The Dual Connectivity Circular: Infrastructure Redundancy Is Now Mandatory
David Salami
Deep Nigerian Regulatory & Enterprise Expertise
The Central Bank of Nigeria December 11, 2025 Circular requires every financial institution and payment processor to maintain active connections to both licensed Payment Terminal Service Aggregators: Nigeria Inter-Bank Settlement System and Unified Payment Services Limited.
The compliance deadline has passed.
Institutions without automatic failover routing are exposed to supervisory scrutiny.
What Technology Leadership Should Understand
1. Dual Routing Is Mandatory
All PoS and electronic channels must maintain active connectivity to both aggregators.

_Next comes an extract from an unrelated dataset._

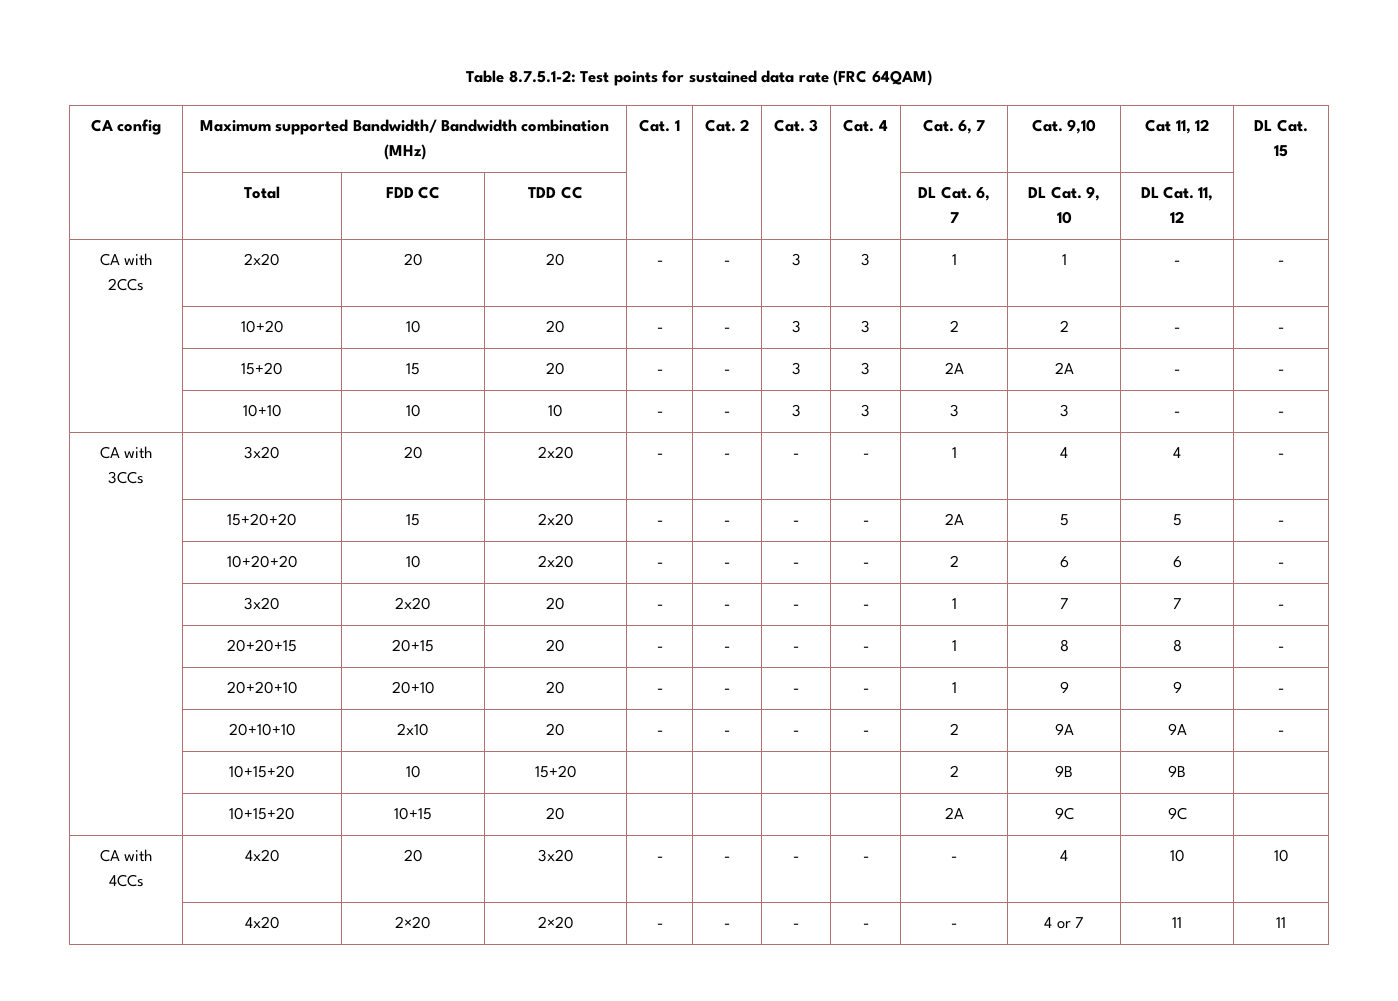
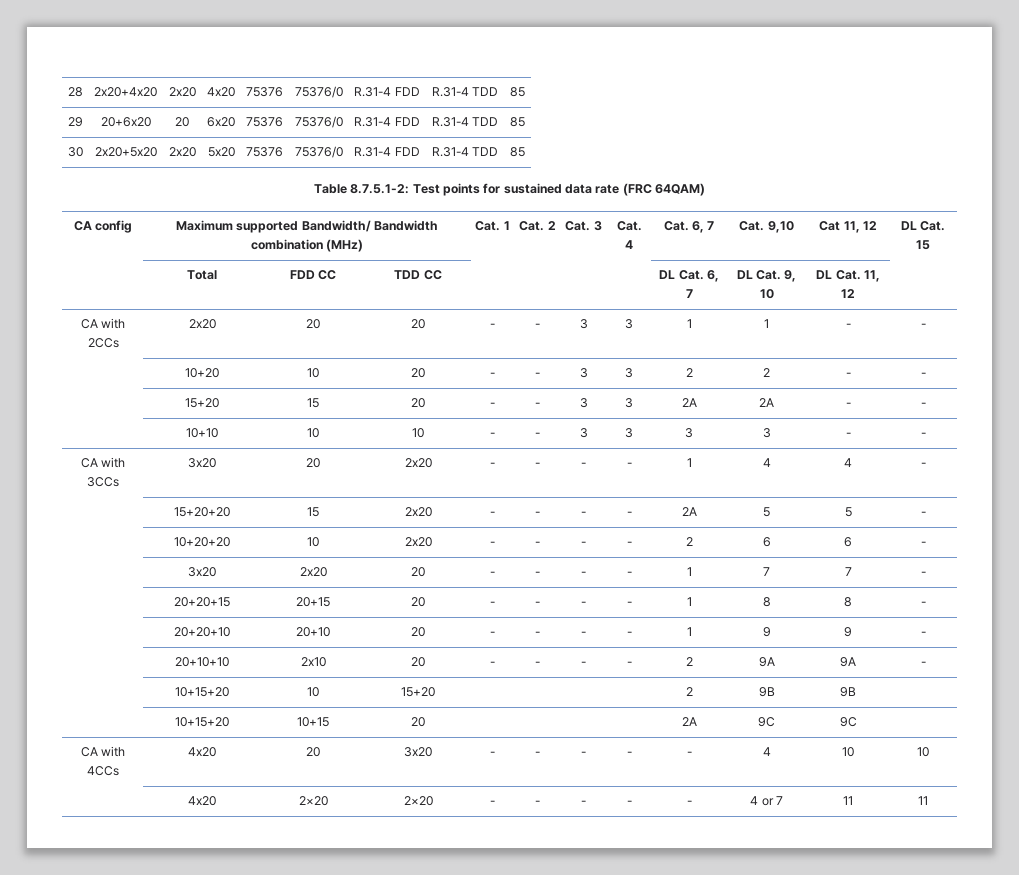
(466, 76) none -> [68,87,83,97] [94,87,157,97] [168,87,196,97] [207,87,235,97] [246,87,283,97] [294,86,343,98] [354,87,420,97] [431,87,499,97] [510,87,525,97] [68,117,83,127] [100,117,151,127] [175,117,189,127] [207,117,235,127] [246,117,283,127] [294,116,343,128] [354,117,420,127] [431,117,499,127] [510,117,525,127] [68,147,83,157] [94,147,157,157] [168,147,196,157] [207,147,235,157] [246,147,283,157] [294,146,343,158] [354,147,420,157] [431,147,499,157] [510,147,525,157] 28 | 2x20+4x20 | 2x20 | 4x20 | 75376 | 75376/0 | R.31-4 FDD | R.31-4 TDD | 85 // 29 | 20+6x20 | 20 | 6x20 | 75376 | 75376/0 | R.31-4 FDD | R.31-4 TDD | 85 // 30 | 2x20+5x20 | 2x20 | 5x20 | 75376 | 75376/0 | R.31-4 FDD | R.31-4 TDD | 85 //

Single dependency architecture is no longer acceptable.
2. Automatic Failover Is Required
Outage detection and transaction redirection must occur without manual intervention.
Redundancy must function in production.
3. Testing Is Ongoing
Aggregators are required to verify failover capability with regulated institutions.
Test evidence feeds into supervisory oversight.
4. Incident Reporting Has a 24-Hour Window
Detailed incident reports must be submitted within 24 hours of disruption.
Monitoring and documentation must be systemised.
5. The Policy Is Part of a Broader Shift
Under Payments System Vision 2028, resilience and interoperability are strategic priorities.
Redundancy is no longer optional engineering discipline. It is regulatory design.
Strategic Implication
Institutions architected around a single aggregator now face remediation complexity across:
- Routing logic
- Health monitoring
- Alerting
- Reporting workflows
The regulator has reclassified payments infrastructure as a strategic national asset.
System resilience is now supervisory terrain.